As a new investor, it is probably better if you open a trading account with an online broker. Research the online brokers and make sure you choose one that is reputable and is governed by ta major global regulator (CySEC, ASIC, SEC…). Try and choose a broker that offers a practice account for you to practice trading with. Most brokers offer a $50,000 practice account where you can learn to trade.
Also make sure you are comfortable with the broker’s trading platform because if you are not, then that will negatively affect your trading. Trading on an on-line brokers trading platform is the cheapest option to trade index funds. The other option is to find an investment broker and open an account with them.
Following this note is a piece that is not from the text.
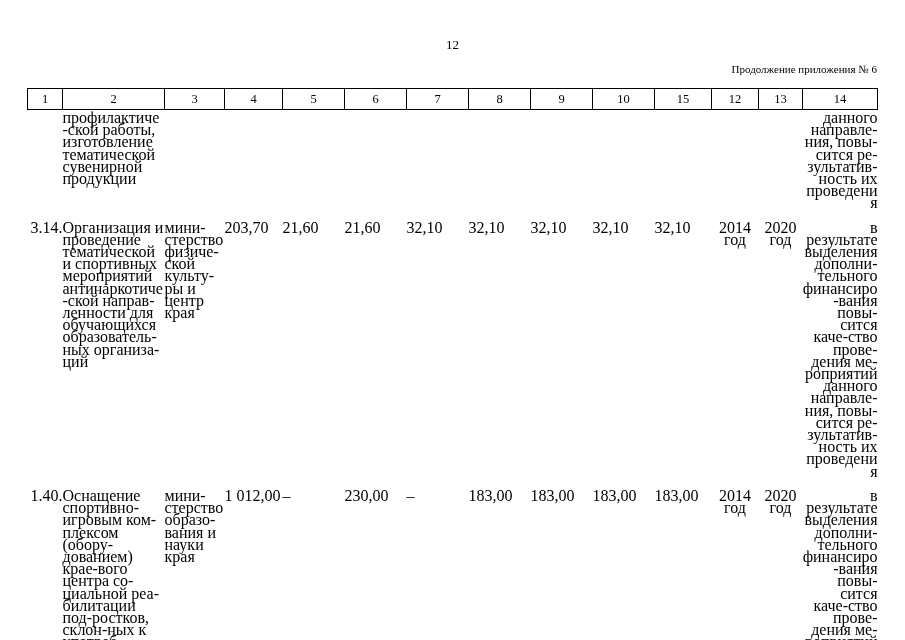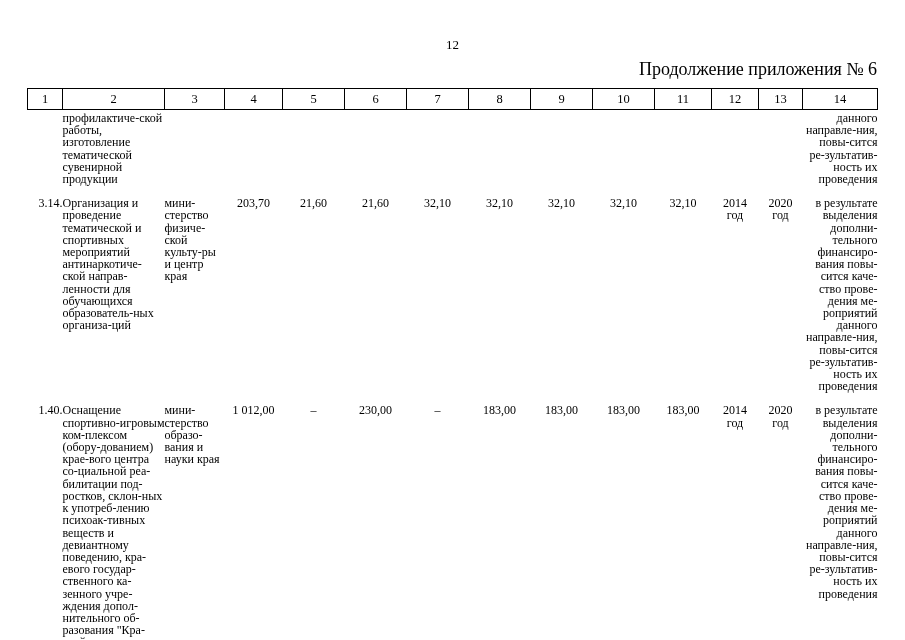"Продолжение приложения № 6" .continuation { font-size: 18px -> 11px }
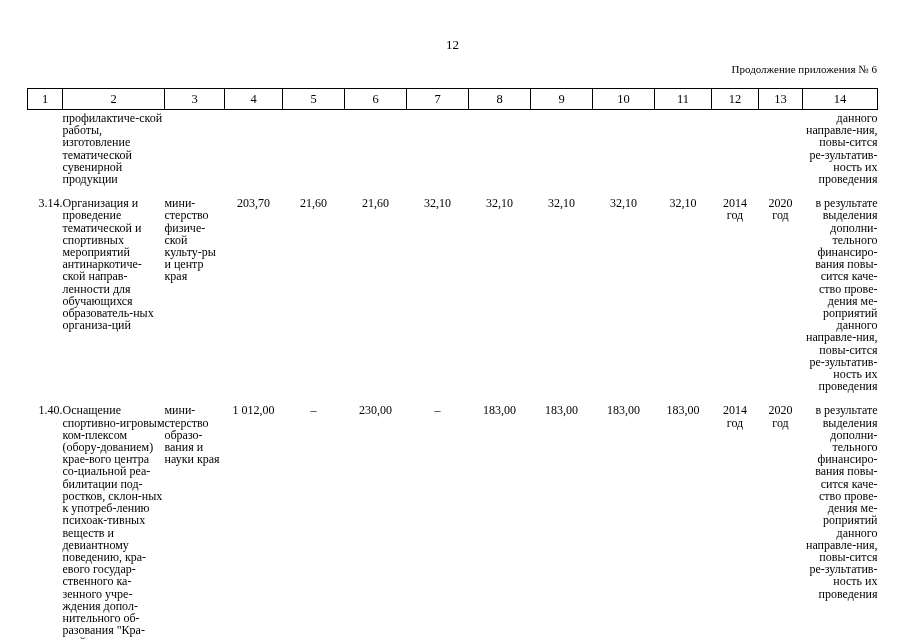"11" td { text: 11 -> 15 }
This is a good idea if you need guidance and you can always switch to an on-line broker once you are comfortable trading. Bear in mind that trading in index funds requires passive management and it’s a practice of passive investing, so you won’t need much guidance.
Once you have your broker, the next step is to decide what index you are going to invest in. You have a choice of stock index funds (either whole funds like the Dow Jones, or industrial sector funds, such as technology or energy); commodity index funds or bond index funds. There are no benefits to investing in one fund as opposed to another, as every fund tracks an index; so if the market goes up, the indices go up, if the market goes down the indices go down.
Your goal as an investor in indexes is to beat the market; thus, it would be better if you considered the four foremost indexes, to give yourself the best chance; the Russell 2000, the NASDAQ, the Dow Jones Industrial Average and Standard and Poor’s 500.